The US and EU, and others, have indicated that they intend to “remove certain Russian banks from the SWIFT messaging system”. But what is SWIFT and how might the US and EU seek to flip the SWIFT switch, turning off Russian access to it?
What is SWIFT?
SWIFT (formerly the Society for Worldwide Interbank Financial Telecommunications) is not a clearing institution; it does not hold or transfer funds itself. Rather, it is the provider of the principle messaging systems used by financial institutions all over the world to communicate with each other securely. Businesses all over the world will be familiar with the concept of “the swift” – the message from a bank that confirms that a payment has been sent / received. SWIFT’s services are therefore critical to the functioning of the international financial system and it facilitates millions of secure financial transactions every day that underpin modern international trade. SWIFT claims that so far in 2022 it has been responsible 1,261 million secure messages between financial institutions.
SWIFT is a cooperative that is owned by its member financial institutions, including US financial institutions. It is based in Belgium.
How could the sanctions work?
The short answer is that this will depend upon the specific legislation introduced. However, there is a historical precedent for sanctions that seek to prevent certain financial institutions using SWIFT which goes back to 2012 when the EU and US acted in concert to cut off Iranian banks from SWIFT.
Being an EU domiciled entity, SWIFT was subject to the EU’s Iran sanctions regulations. The sanctions that the EU introduced to cut off Iran from SWIFT were to prohibit the provision of services: Regulation 267/2012 did not specifically refer to SWIFT but prohibited the supply of “specialised financial messaging services, which are used to exchange financial data” to Iranian financial institutions identified specifically in the regulation – which were most of Iran’s major banks. The inability of those Iranian banks to access the critical communication system used by the rest of the world’s financial institutions ultimately prevented them from servicing any international trade. This had far reaching extra-territorial application because by targeting the services provided by SWIFT to its users around the world it in theory shut Iranian banks off from mainstream banking services all over the globe.
Despite being domiciled in Belgium, the US had its own long arm sanctions that in theory could have affected SWIFT’s operations if the EU had not also legislated as it did. The US passed legislation that targeted the provision of specialised financial messaging services to certain Iranian financial instructions, irrespective of whether the provider of the messaging services was a US person or not. Although these so called “secondary sanctions” would not have technically exposed non-US persons to fines or criminal penalties, they would still have exposed them to the risk of “denial of access” style penalties – in extremis, the risk of being denied access to the US financial system and the dollar economy.
Was targeting SWIFT critical to sanctions against Iran?
But the EU and US restrictions on the provision of financial messaging services were only part of a broader array of sanctions against Iran’s financial system. These included EU sanctions preventing the transfer of funds to any Iranian person without prior authorisation, and designations of key Iranian financial institutions for asset freezes.
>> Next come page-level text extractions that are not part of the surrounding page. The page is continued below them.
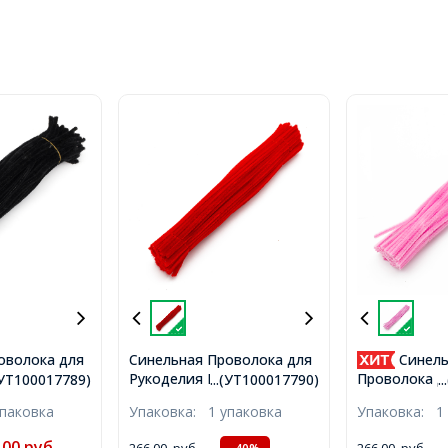
оволока для
Синельная Проволока для
Синель
гкая
Рукоделия Мягкая
Проволока д
.(УТ100017789)
...(УТ100017790)
.
ная,
Пушистая, Красная,
Мягкая Пуши
упаковка
Упаковка:
1 упаковка
Упаковка:
1
т/упак,
300х5мм, 100шт/упак,
Розовая, 300
)
(УТ100017790)
упак, (УТ100
,00
руб.
266,00
руб.
266,00
руб.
Those EU asset freeze obligations alone would have restricted the provision of services generally (including financial messaging services) to the targeted Iranian banks without any further legislation. It would also have prevented EU banks from dealing with the designated Iranian banks, even if they had been able to communicate with them through SWIFT.
For its part, the US also designated key Iranian financial institutions as SDNs which brought with it secondary sanctions consequences non-US persons dealing with Iranian banks including the Iranian central bank. And perhaps the most far reaching consequences of the sanctions were the de-risking exercise carried out by many financial institutions in all parts of the world who sought to limit their exposure to Iranian business by imposing onerous restrictions on customers’ accounts or, in extremis, “sacking” customers with exposures to Iranian business. This was driven by a mixture of concerns about the cost and difficulty of ongoing compliance as well as pressure from US correspondent banks who threatened the withdrawal of dollar clearing services to overseas banks with higher risk customers. It is notable that even in the brief interregnum of the JCPOA (pre-Trump withdrawal), when both EU sanctions and US sanctions offered simultaneous relief to Iranian banks and access to SWIFT, few European banks actually supported fund transfers to and from Iran.
For the moment, it will be necessary to see how the legislation threatened by the EU, UK and others works in practice. There is speculation that there may be carve outs to allow SWIFT to be used for certain trades / transactions (perhaps energy related). It is also important to remember that sanctions which restrict some Russian banks’ access to SWIFT will not prevent banks in the EU or elsewhere servicing non sanctioned Russian companies generally. Absent any other relevant restrictions, such transfers of funds would be lawful. But the Iranian experience suggests that ultimately the risk appetite of financial institutions may play as much of a role as any specific sanctions targeting SWIFT.